There were some limitations in this meta-analysis. Eleven studies may still limit our assessment of potential publication bias and more relevant studies should be included. Then, the various types of disc may affect the occurrence of ASD, so it should be stratified for further analysis. However, there were too many types of discs referred in the literatures, 8 kinds mentioned in 11 documents, and the kind of prosthesis mentioned by Nunley, P D is unclear [24] and even the document by Jawahar, A [17] includes three discs (Kineflex-C/Mobi-C/Advent) at the same time. Therefore, it was difficult to process a stratified analysis with inconsistency and disorganization.

In addition, we did not but it was of vital importance to perform a cost-effectiveness analysis, and most countries was dealing with a nearly unaffordable costs of health care. Qureshi SA [40] suggested in single-segment operation between TDR and ACDF indicated TDR must remain functional for at least 14 years to establish greater cost-effectiveness than ACDF. Ament, J D et al. [41, 42] in cost-effectiveness analysis with two-level segments reaffirmed TDR a stability of the model and the sustainability of this intervention. In this meta-analysis, the difference referred to the ASDis between TDR and ACDF is 2.1% and the NNT is 43.5 but 11 articles did not involve the detailed calculations on cost-effectiveness issues. It is of no meaning if we offered huge cost to make up a little disadvantage, and it could have resulted in an overestimation of the effectiveness of interventions.

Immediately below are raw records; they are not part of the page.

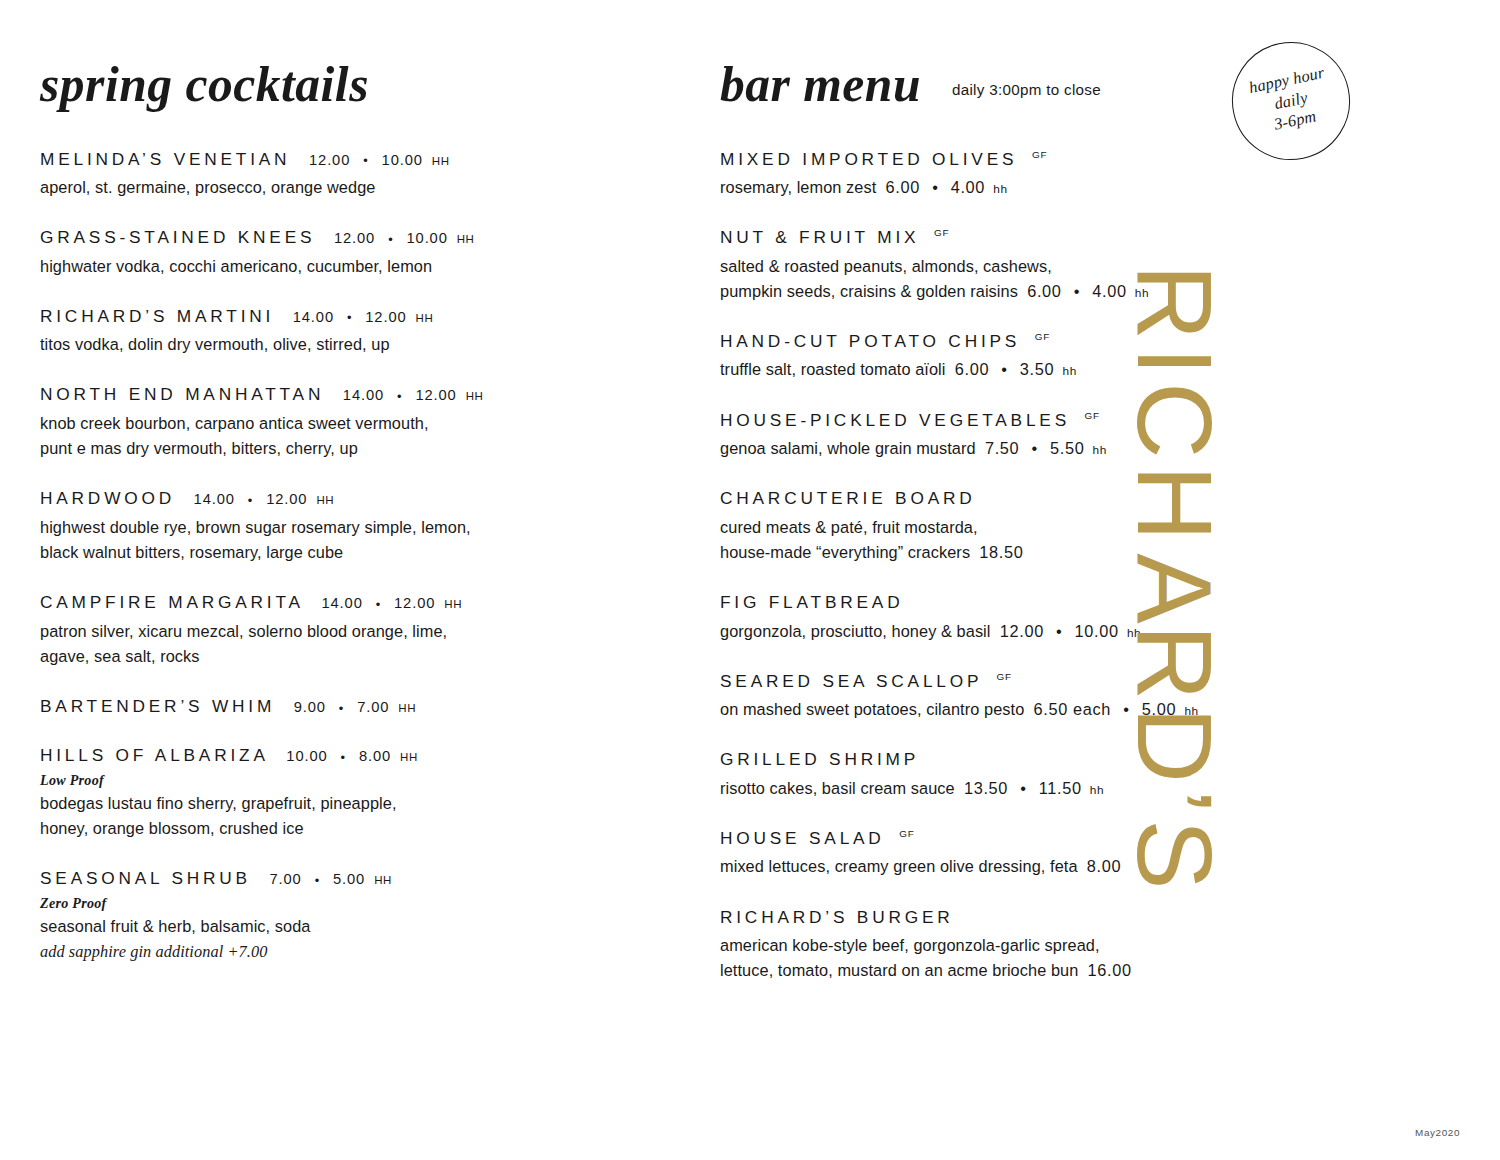spring cocktails
Melinda’s Venetian 12.00 • 10.00 hh
aperol, st. germaine, prosecco, orange wedge
Grass-Stained Knees 12.00 • 10.00 hh
highwater vodka, cocchi americano, cucumber, lemon
Richard’s Martini 14.00 • 12.00 hh
titos vodka, dolin dry vermouth, olive, stirred, up
North End Manhattan 14.00 • 12.00 hh
knob creek bourbon, carpano antica sweet vermouth,
punt e mas dry vermouth, bitters, cherry, up
Hardwood 14.00 • 12.00 hh
highwest double rye, brown sugar rosemary simple, lemon,
black walnut bitters, rosemary, large cube
Campfire Margarita 14.00 • 12.00 hh
patron silver, xicaru mezcal, solerno blood orange, lime,
agave, sea salt, rocks
Bartender’s Whim 9.00 • 7.00 hh
Hills of Albariza 10.00 • 8.00 hh
Low Proof
bodegas lustau fino sherry, grapefruit, pineapple,
honey, orange blossom, crushed ice
Seasonal Shrub 7.00 • 5.00 hh
Zero Proof
seasonal fruit & herb, balsamic, soda
add sapphire gin additional +7.00
happy hour
daily
3-6pm
bar menu daily 3:00pm to close
Mixed Imported Olives GF
rosemary, lemon zest 6.00 • 4.00 hh
Nut & Fruit Mix GF
salted & roasted peanuts, almonds, cashews,
pumpkin seeds, craisins & golden raisins 6.00 • 4.00 hh
Hand-Cut Potato Chips GF
truffle salt, roasted tomato aïoli 6.00 • 3.50 hh
House-Pickled Vegetables GF
genoa salami, whole grain mustard 7.50 • 5.50 hh
Charcuterie Board
cured meats & paté, fruit mostarda,
house-made “everything” crackers 18.50
Fig Flatbread
gorgonzola, prosciutto, honey & basil 12.00 • 10.00 hh
Seared Sea Scallop GF
on mashed sweet potatoes, cilantro pesto 6.50 each • 5.00 hh
Grilled Shrimp
risotto cakes, basil cream sauce 13.50 • 11.50 hh
House Salad GF
mixed lettuces, creamy green olive dressing, feta 8.00
Richard’s Burger
american kobe-style beef, gorgonzola-garlic spread,
lettuce, tomato, mustard on an acme brioche bun 16.00
RICHARD’S
May2020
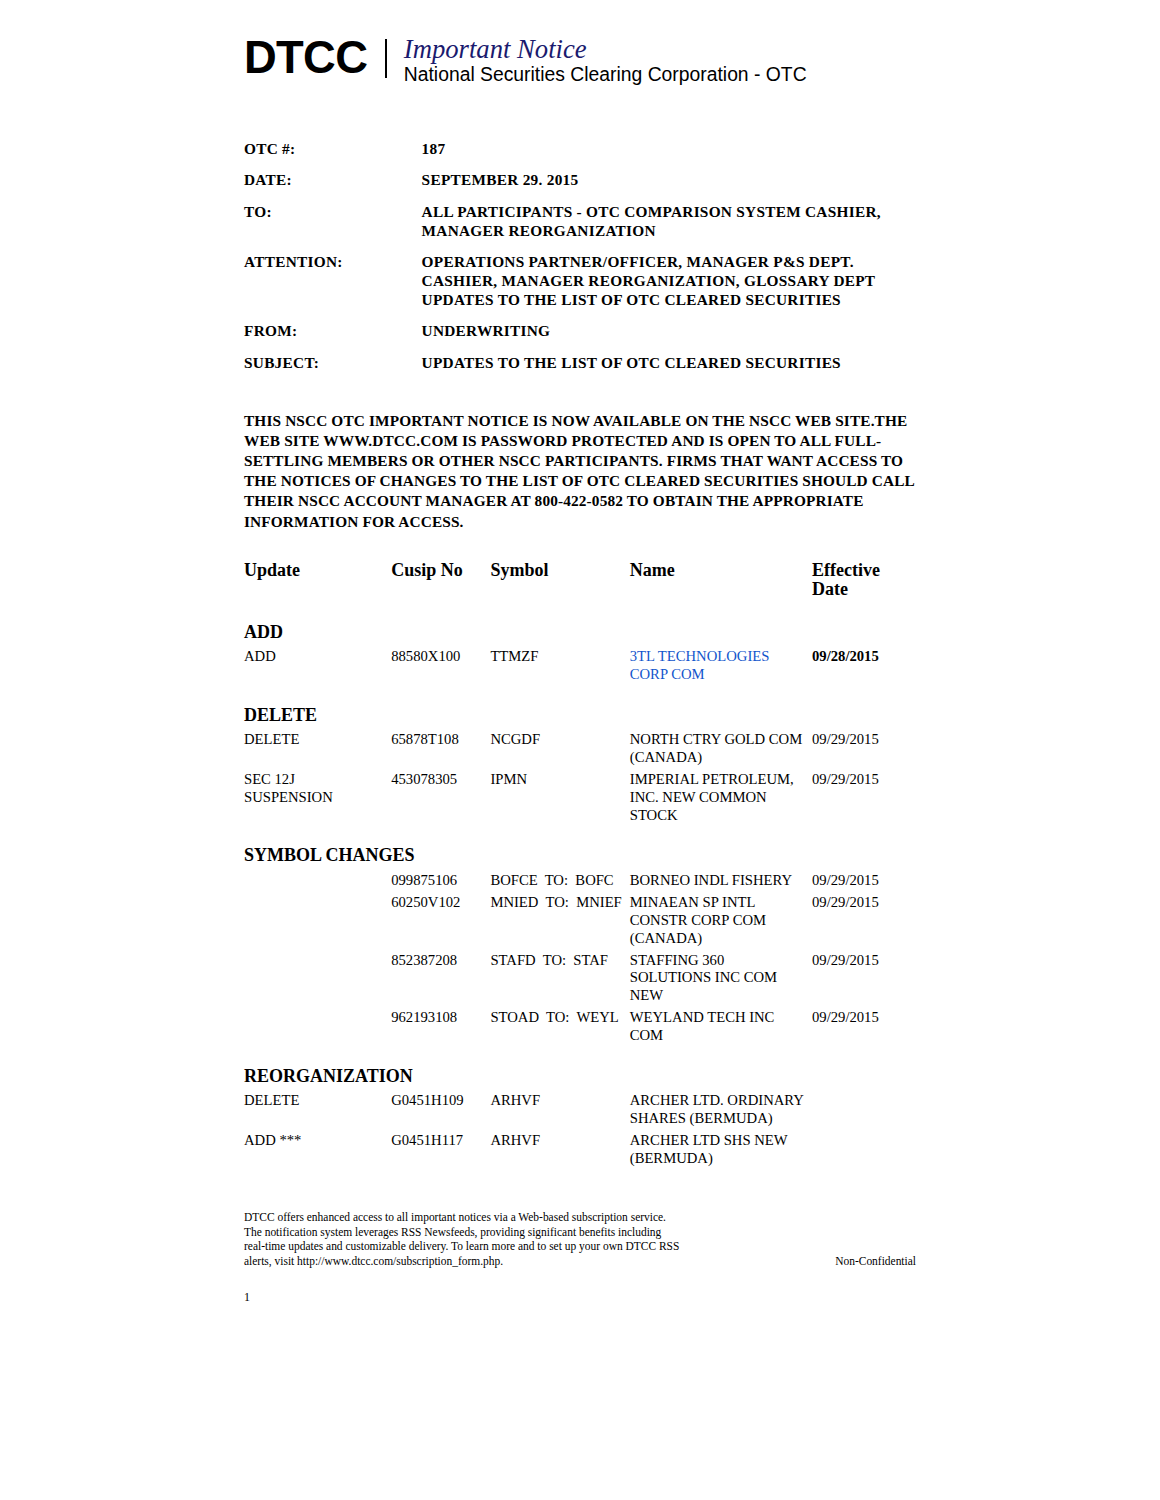DTCC
Important Notice
National Securities Clearing Corporation - OTC
| OTC #: | 187 |
| DATE: | SEPTEMBER 29. 2015 |
| TO: | ALL PARTICIPANTS - OTC COMPARISON SYSTEM CASHIER, MANAGER REORGANIZATION |
| ATTENTION: | OPERATIONS PARTNER/OFFICER, MANAGER P&S DEPT. CASHIER, MANAGER REORGANIZATION, GLOSSARY DEPT UPDATES TO THE LIST OF OTC CLEARED SECURITIES |
| FROM: | UNDERWRITING |
| SUBJECT: | UPDATES TO THE LIST OF OTC CLEARED SECURITIES |
THIS NSCC OTC IMPORTANT NOTICE IS NOW AVAILABLE ON THE NSCC WEB SITE.THE WEB SITE WWW.DTCC.COM IS PASSWORD PROTECTED AND IS OPEN TO ALL FULL-SETTLING MEMBERS OR OTHER NSCC PARTICIPANTS. FIRMS THAT WANT ACCESS TO THE NOTICES OF CHANGES TO THE LIST OF OTC CLEARED SECURITIES SHOULD CALL THEIR NSCC ACCOUNT MANAGER AT 800-422-0582 TO OBTAIN THE APPROPRIATE INFORMATION FOR ACCESS.
| Update | Cusip No | Symbol | Name | Effective Date |
| --- | --- | --- | --- | --- |
| ADD |
| ADD | 88580X100 | TTMZF | 3TL TECHNOLOGIES CORP COM | 09/28/2015 |
| DELETE |
| DELETE | 65878T108 | NCGDF | NORTH CTRY GOLD COM (CANADA) | 09/29/2015 |
| SEC 12J SUSPENSION | 453078305 | IPMN | IMPERIAL PETROLEUM, INC. NEW COMMON STOCK | 09/29/2015 |
| SYMBOL CHANGES |
| | 099875106 | BOFCE TO: BOFC | BORNEO INDL FISHERY | 09/29/2015 |
| | 60250V102 | MNIED TO: MNIEF | MINAEAN SP INTL CONSTR CORP COM (CANADA) | 09/29/2015 |
| | 852387208 | STAFD TO: STAF | STAFFING 360 SOLUTIONS INC COM NEW | 09/29/2015 |
| | 962193108 | STOAD TO: WEYL | WEYLAND TECH INC COM | 09/29/2015 |
| REORGANIZATION |
| DELETE | G0451H109 | ARHVF | ARCHER LTD. ORDINARY SHARES (BERMUDA) | |
| ADD *** | G0451H117 | ARHVF | ARCHER LTD SHS NEW (BERMUDA) | |
DTCC offers enhanced access to all important notices via a Web-based subscription service.
The notification system leverages RSS Newsfeeds, providing significant benefits including
real-time updates and customizable delivery. To learn more and to set up your own DTCC RSS
alerts, visit http://www.dtcc.com/subscription_form.php. Non-Confidential
1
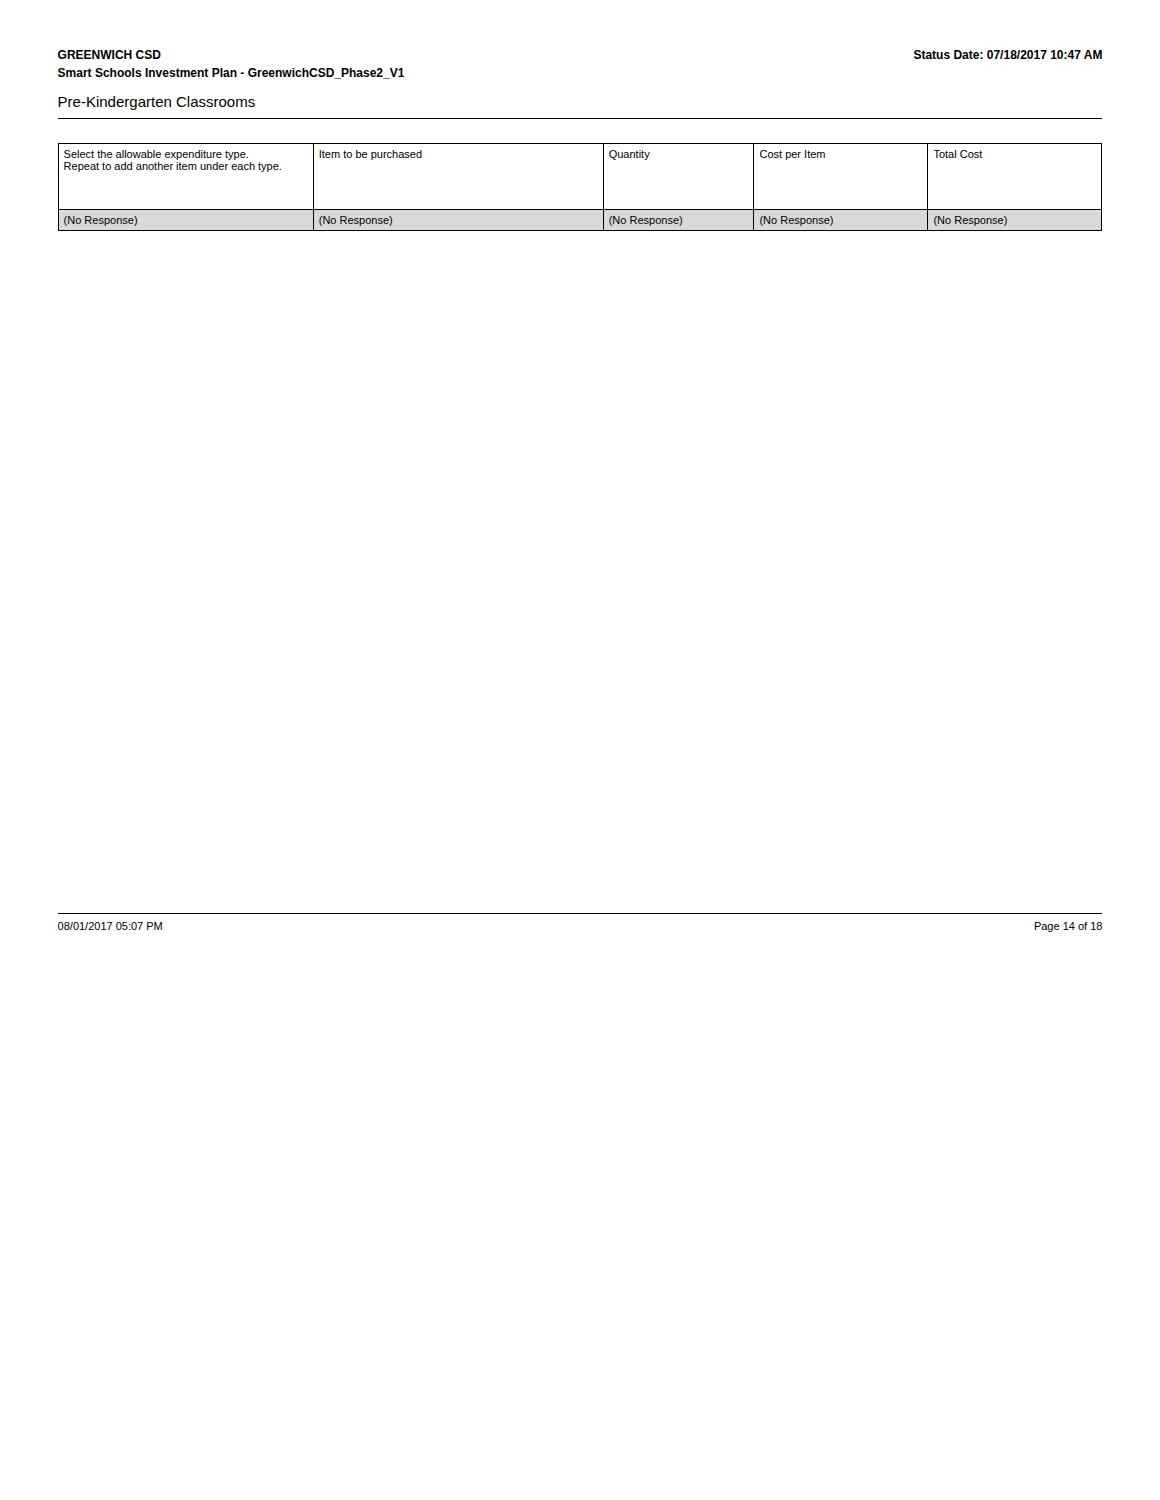GREENWICH CSD Status Date: 07/18/2017 10:47 AM
Smart Schools Investment Plan - GreenwichCSD_Phase2_V1
Pre-Kindergarten Classrooms
| Select the allowable expenditure type. Repeat to add another item under each type. | Item to be purchased | Quantity | Cost per Item | Total Cost |
| --- | --- | --- | --- | --- |
| (No Response) | (No Response) | (No Response) | (No Response) | (No Response) |
08/01/2017 05:07 PM Page 14 of 18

The overall grade quality of our meta-analysis was moderate according to the GRADE, and we suggest adopting TDR for the reduction of incidence of ASD to a certain degree. TDR can reduce the rate of reoperation and ASDeg compared with ACDF with probable obvious advantages as the time prolonged basing the prerequisites of a larger sample, but the result should be accepted with caution.

Conclusion

TDR decreased the rates of ASDeg and reoperations compared with ACDF, and the superiority may be more apparent overtime. TDR can be selected purely in terms of mitigation on ASD, but the overall efficacy through cost-effectiveness analysis that values. The overall grade quality of our meta-analysis was moderate according to the GRADE, and we cautiously and slightly suggest adopting TDR.